(Document layout analysis data)
━━━

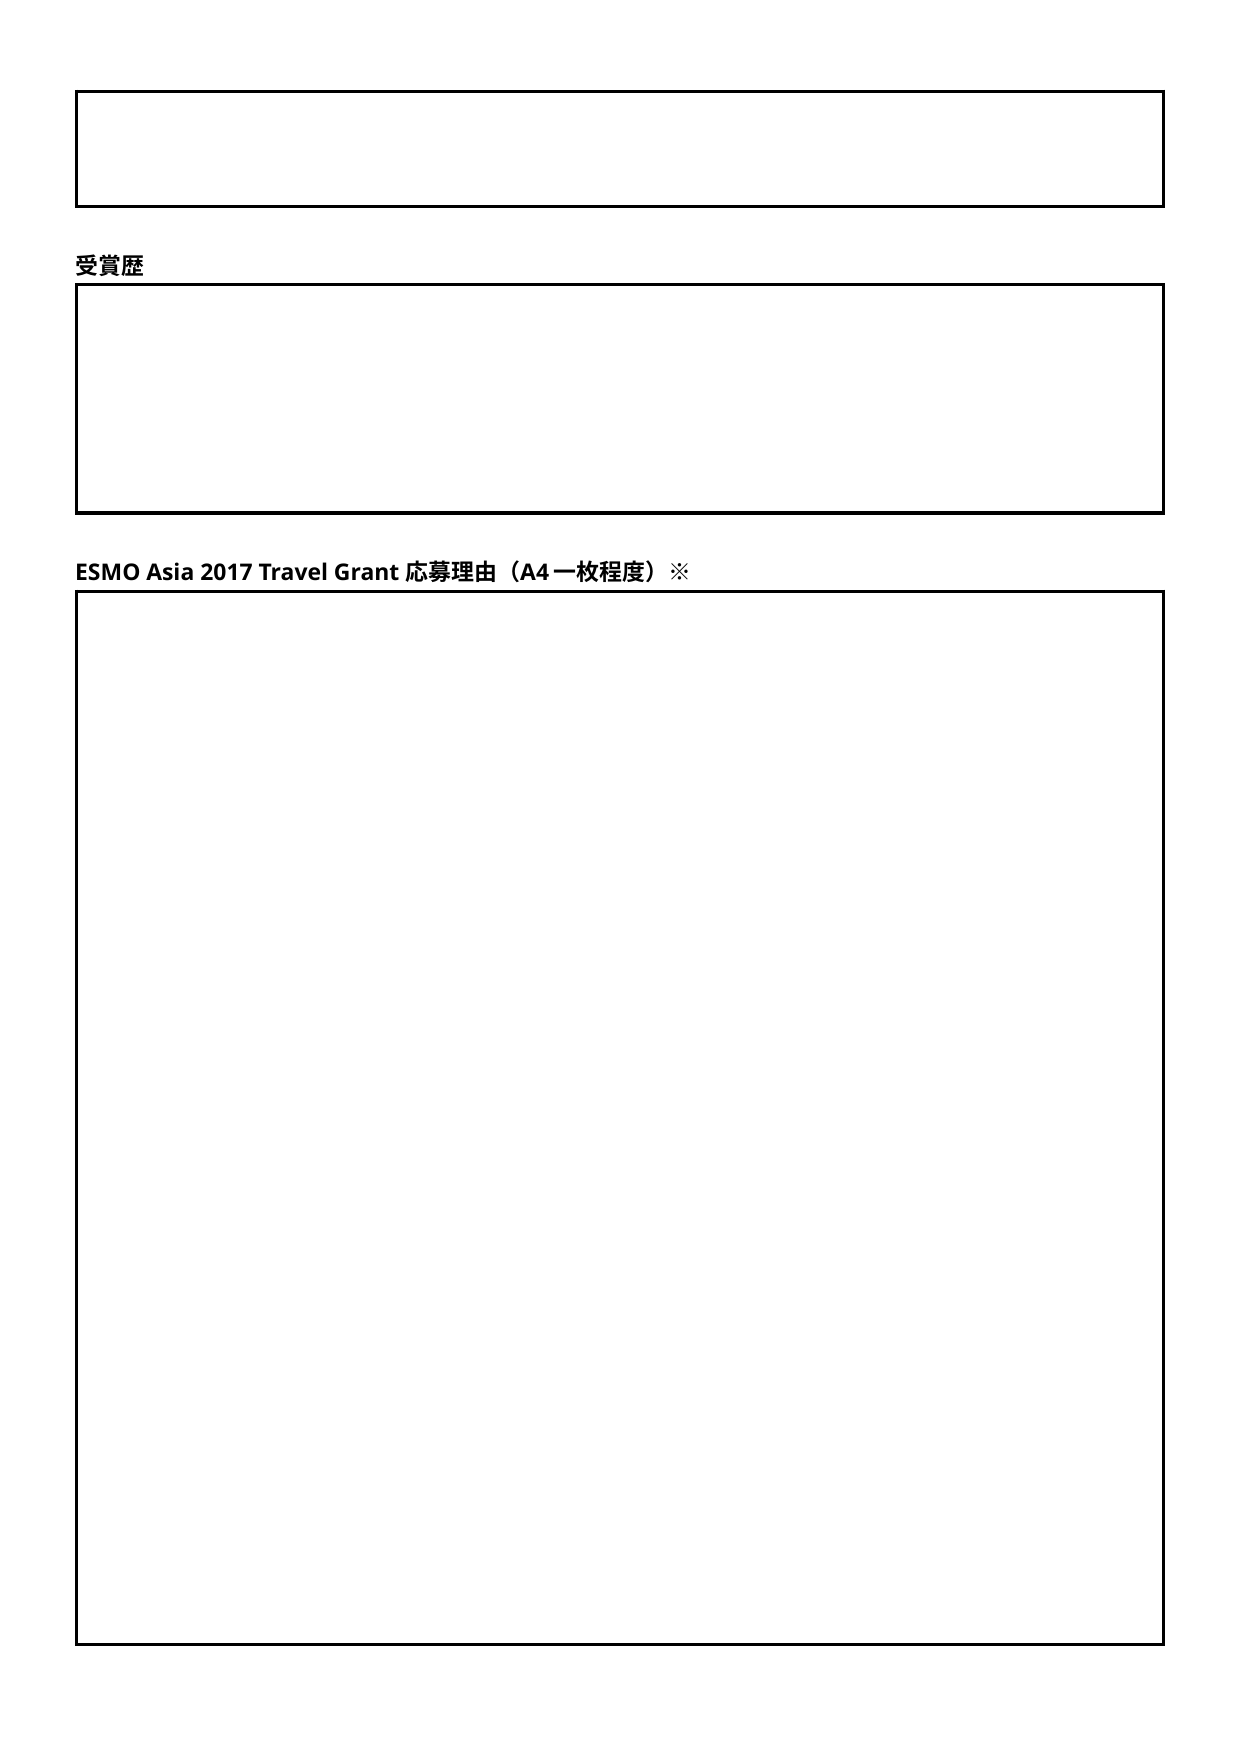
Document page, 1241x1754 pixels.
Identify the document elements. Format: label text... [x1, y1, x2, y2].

table_header [78, 93, 1162, 205]
table_header [78, 286, 1162, 511]
text 受賞歴 [75, 246, 1165, 283]
text ESMO Asia 2017 Travel Grant 応募理由（A4一枚程度）※ [75, 552, 1165, 589]
table_header [78, 593, 1162, 1643]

━━━

## EXERCISE OBJECTIVE
Images stay out, but the rest of the records must be retyped exactly.

## TASK SOLUTION
Document page, 1241x1754 pixels.
Identify the document elements. Format: label text... [x1, y1, x2, y2].

table_header [78, 93, 1162, 205]
table_header [78, 286, 1162, 511]
text 受賞歴 [75, 246, 1165, 283]
text ESMO Asia 2017 Travel Grant 応募理由（A4一枚程度）※ [75, 552, 1165, 589]
table_header [78, 593, 1162, 1643]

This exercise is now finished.